Additional changes occurred to the building in the mid-1950s, when a combination shower and locker room was added to the rear, or east side, of the building. By 1955, the Rittenhouse Elementary School, which was now called "Old Main," was the centerpiece of the community of Queen Creek. Flooding in 1966 damaged the wooden floor; the flooring near the main entry is still warped as a result.

=== Restoration ===
In 2002, the San Tan Historical Society took over the Rittenhouse Elementary School, and began the long process of restoring the building. Although structurally sound, more than 70 years of cosmetic alterations had to be undone in order to restore the building to its original appearance. Numerous layers of paint were removed to expose the original red brick exterior. The paint removal revealed hundreds of graffiti etched into the bricks by former students; this graffiti provides an invaluable historical record of the school.

Modern acoustic tile was removed from the interior ceiling to reveal the original plastered ceiling, which was restored and painted to match the original interior colors. The stage was reconstructed in the early 2000s. The wooden floor is undergoing research and analysis for restoration by a local historical architectural firm.
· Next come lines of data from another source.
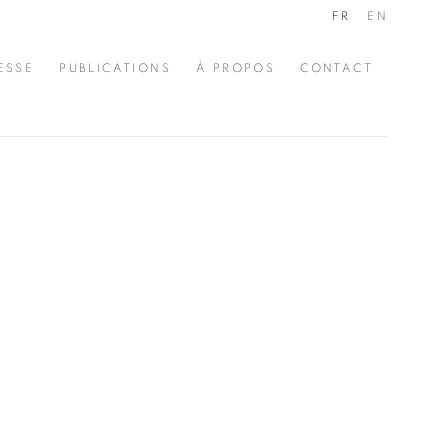
FR
EN
ESSE
PUBLICATIONS
À PROPOS
CONTACT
Repointing of the nearly 90-year-old brick mortar is being conducted by a local historical preservation expert.

== San Tan Historical Museum ==
The Rittenhouse Elementary School/San Tan Historical Society Museum continues to serve as an important focal point for the community of Queen Creek. The history of the school and the community are the focus of the museum. The school grounds display some of the original playground equipment. Antique farm equipment, which pays homage to the agricultural history of Queen Creek, is also displayed around the building's exterior. Inside the museum are permanent and changing exhibits reflecting the history of the school and the community, a small lending library focusing on the history of Queen Creek and the surrounding area, and numerous historical photographs of the school and its students.